START Extracted entries

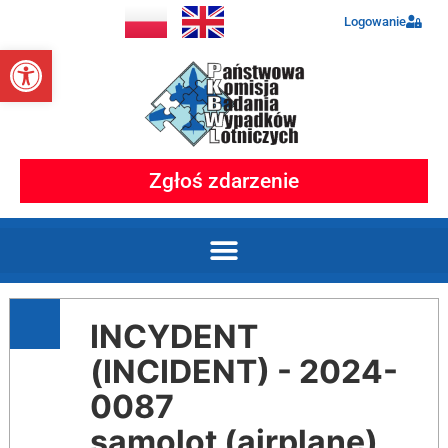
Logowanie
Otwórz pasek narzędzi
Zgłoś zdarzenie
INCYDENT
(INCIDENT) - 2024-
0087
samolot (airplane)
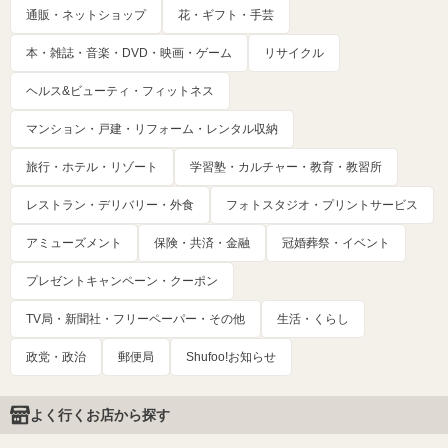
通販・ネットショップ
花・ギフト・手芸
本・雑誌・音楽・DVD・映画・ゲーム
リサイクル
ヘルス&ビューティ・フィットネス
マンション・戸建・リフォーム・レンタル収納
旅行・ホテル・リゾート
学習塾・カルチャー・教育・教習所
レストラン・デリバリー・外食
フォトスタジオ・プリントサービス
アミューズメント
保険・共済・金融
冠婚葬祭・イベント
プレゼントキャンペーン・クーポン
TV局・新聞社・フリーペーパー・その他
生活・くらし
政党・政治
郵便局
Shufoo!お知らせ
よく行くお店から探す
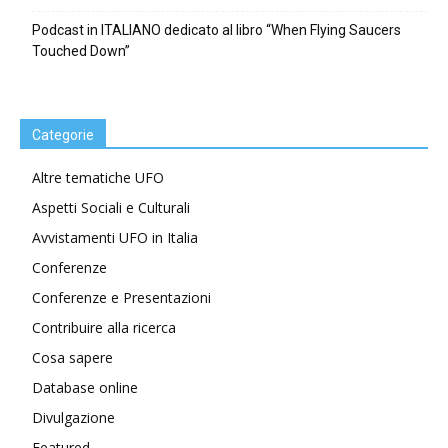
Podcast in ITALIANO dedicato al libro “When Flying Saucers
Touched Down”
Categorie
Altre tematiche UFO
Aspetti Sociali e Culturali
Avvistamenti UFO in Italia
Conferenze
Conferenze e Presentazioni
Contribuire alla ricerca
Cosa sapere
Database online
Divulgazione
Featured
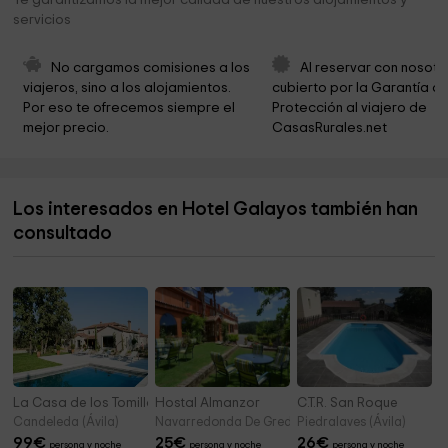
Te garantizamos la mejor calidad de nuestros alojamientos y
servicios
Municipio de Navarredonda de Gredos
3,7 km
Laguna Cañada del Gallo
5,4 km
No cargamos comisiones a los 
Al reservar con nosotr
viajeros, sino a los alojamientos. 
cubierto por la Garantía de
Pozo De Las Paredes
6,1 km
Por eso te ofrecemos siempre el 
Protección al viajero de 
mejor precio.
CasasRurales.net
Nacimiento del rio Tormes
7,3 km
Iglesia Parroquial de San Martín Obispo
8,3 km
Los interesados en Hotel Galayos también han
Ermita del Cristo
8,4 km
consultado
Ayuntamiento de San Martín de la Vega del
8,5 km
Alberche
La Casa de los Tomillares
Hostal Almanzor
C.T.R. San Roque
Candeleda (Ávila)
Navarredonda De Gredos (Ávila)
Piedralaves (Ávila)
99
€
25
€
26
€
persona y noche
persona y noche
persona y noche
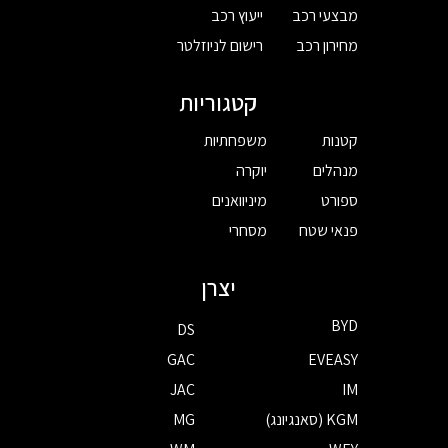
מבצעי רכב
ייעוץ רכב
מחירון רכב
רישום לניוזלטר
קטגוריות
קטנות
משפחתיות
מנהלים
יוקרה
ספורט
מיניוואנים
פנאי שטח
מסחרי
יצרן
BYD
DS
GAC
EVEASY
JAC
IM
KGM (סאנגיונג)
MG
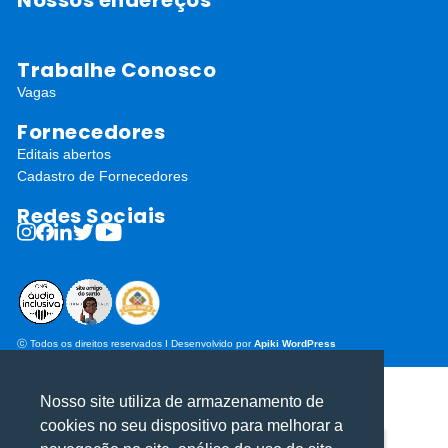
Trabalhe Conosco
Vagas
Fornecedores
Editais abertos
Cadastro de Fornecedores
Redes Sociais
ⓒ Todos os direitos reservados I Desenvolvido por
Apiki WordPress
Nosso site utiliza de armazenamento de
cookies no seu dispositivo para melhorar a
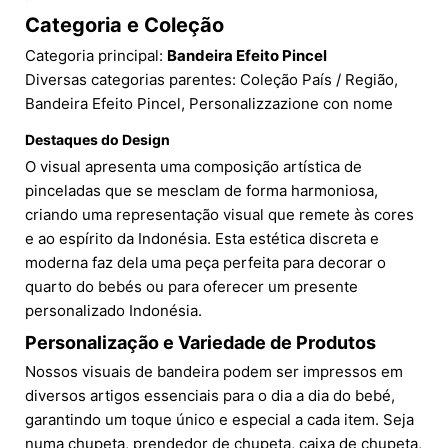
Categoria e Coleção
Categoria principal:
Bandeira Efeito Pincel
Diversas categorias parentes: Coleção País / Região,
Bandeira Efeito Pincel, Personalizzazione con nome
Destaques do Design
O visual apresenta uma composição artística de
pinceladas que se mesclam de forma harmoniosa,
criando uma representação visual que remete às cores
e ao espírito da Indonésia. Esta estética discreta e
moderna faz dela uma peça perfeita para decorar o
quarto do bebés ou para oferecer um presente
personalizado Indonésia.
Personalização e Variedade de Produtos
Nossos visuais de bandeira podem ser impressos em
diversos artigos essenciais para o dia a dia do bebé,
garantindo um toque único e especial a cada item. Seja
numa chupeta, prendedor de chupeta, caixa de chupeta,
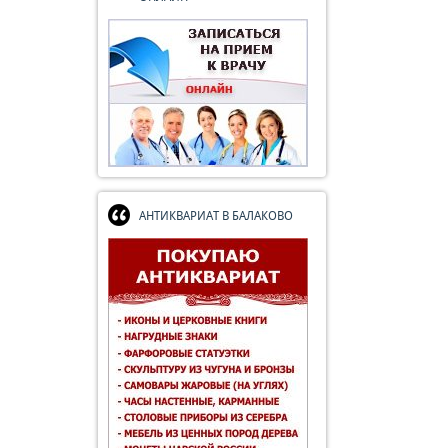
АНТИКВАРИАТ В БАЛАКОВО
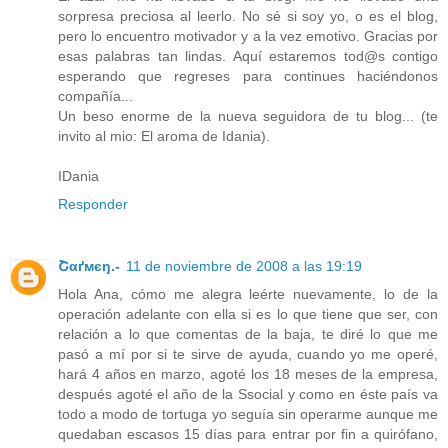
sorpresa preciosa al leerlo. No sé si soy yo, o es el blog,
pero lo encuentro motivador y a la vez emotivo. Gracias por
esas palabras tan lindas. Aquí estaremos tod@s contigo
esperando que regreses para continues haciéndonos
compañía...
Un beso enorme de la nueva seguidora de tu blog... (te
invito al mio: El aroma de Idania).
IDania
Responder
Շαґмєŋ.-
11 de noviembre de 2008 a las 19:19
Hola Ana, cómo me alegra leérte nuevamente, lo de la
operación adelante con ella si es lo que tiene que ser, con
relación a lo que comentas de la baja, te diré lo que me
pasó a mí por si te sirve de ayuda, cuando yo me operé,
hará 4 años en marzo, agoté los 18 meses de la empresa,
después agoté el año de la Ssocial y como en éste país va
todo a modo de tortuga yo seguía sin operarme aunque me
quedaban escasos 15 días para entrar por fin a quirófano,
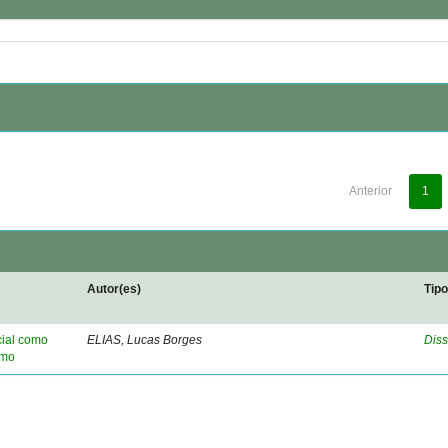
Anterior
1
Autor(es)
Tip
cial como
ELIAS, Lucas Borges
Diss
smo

END Extracted entries
START Extracted entries

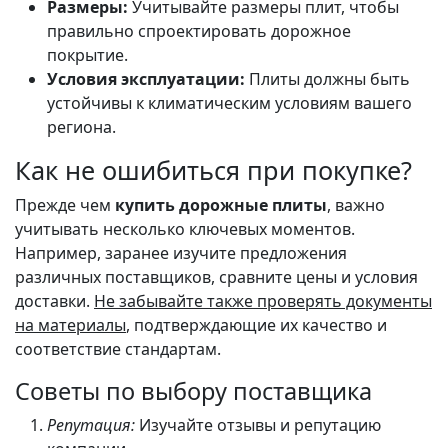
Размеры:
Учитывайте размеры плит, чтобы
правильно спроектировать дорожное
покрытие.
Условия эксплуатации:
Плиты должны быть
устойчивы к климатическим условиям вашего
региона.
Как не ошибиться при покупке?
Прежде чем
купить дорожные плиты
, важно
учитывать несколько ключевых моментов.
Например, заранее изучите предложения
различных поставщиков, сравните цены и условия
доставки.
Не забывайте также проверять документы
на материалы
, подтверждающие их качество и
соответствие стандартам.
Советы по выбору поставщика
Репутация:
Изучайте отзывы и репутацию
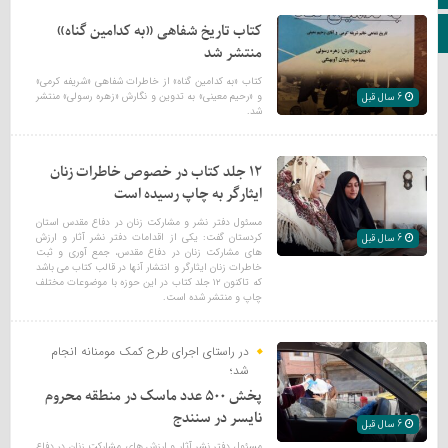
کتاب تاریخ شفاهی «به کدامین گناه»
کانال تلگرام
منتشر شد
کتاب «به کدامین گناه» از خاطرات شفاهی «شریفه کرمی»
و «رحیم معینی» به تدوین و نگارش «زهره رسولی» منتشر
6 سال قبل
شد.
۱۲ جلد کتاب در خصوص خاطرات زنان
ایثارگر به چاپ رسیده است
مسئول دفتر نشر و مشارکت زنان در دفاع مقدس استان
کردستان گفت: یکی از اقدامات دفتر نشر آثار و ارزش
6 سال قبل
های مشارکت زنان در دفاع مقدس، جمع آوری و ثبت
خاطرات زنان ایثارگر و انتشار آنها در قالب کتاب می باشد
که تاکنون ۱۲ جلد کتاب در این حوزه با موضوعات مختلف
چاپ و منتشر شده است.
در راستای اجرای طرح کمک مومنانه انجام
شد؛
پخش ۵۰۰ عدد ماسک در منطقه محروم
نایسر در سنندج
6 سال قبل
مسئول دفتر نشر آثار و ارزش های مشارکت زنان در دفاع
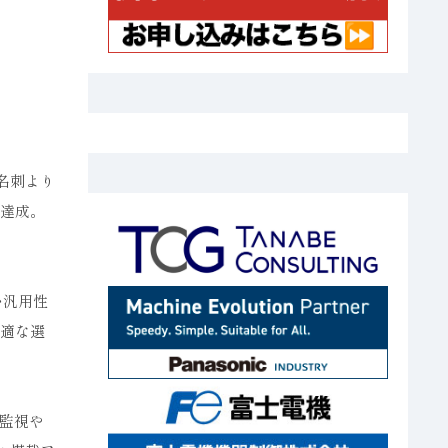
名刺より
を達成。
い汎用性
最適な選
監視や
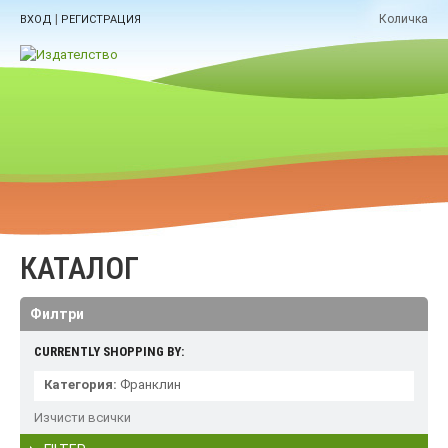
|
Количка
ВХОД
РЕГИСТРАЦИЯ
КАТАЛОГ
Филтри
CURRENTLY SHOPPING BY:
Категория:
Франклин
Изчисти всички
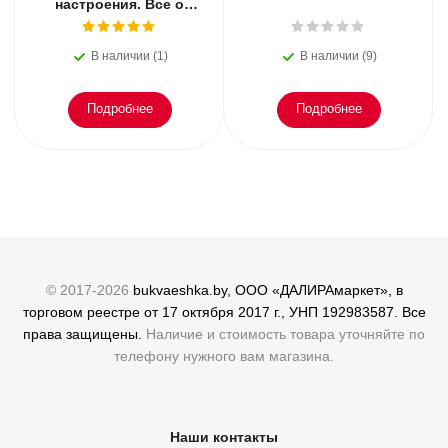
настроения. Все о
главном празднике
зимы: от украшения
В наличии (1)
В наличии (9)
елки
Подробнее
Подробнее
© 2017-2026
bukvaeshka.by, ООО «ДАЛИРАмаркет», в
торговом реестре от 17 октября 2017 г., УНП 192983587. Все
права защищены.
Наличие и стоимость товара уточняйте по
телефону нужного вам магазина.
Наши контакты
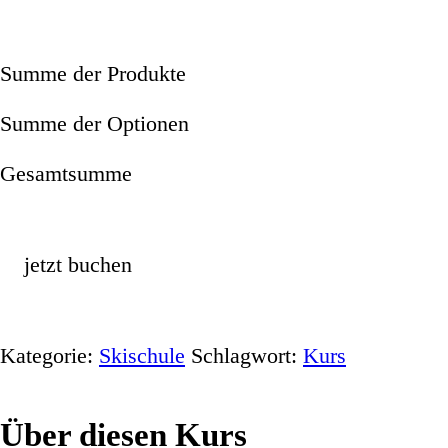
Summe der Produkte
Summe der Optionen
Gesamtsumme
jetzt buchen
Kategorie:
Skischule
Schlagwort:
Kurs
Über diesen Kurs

END Extracted entries

#### [Assigned task]
Word for word, repeat the lines above from the one with "نایسر در سنندج" through the one with "Über diesen Kurs", and nothing beyond them. Omit the pictures.

#### [Exercise result]
نایسر در سنندج
6 سال قبل
مسئول دفتر نشر آثار و ارزش های مشارکت زنان در دفاع
名刺より
を達成。
い汎用性
最適な選
監視や
|
Количка
ВХОД
РЕГИСТРАЦИЯ
КАТАЛОГ
Филтри
CURRENTLY SHOPPING BY:
Категория:
Франклин
Изчисти всички
настроения. Все о
главном празднике
зимы: от украшения
В наличии (1)
В наличии (9)
елки
Подробнее
Подробнее
© 2017-2026
bukvaeshka.by, ООО «ДАЛИРАмаркет», в
торговом реестре от 17 октября 2017 г., УНП 192983587. Все
права защищены.
Наличие и стоимость товара уточняйте по
телефону нужного вам магазина.
Наши контакты
Summe der Produkte
Summe der Optionen
Gesamtsumme
jetzt buchen
Kategorie:
Skischule
Schlagwort:
Kurs
Über diesen Kurs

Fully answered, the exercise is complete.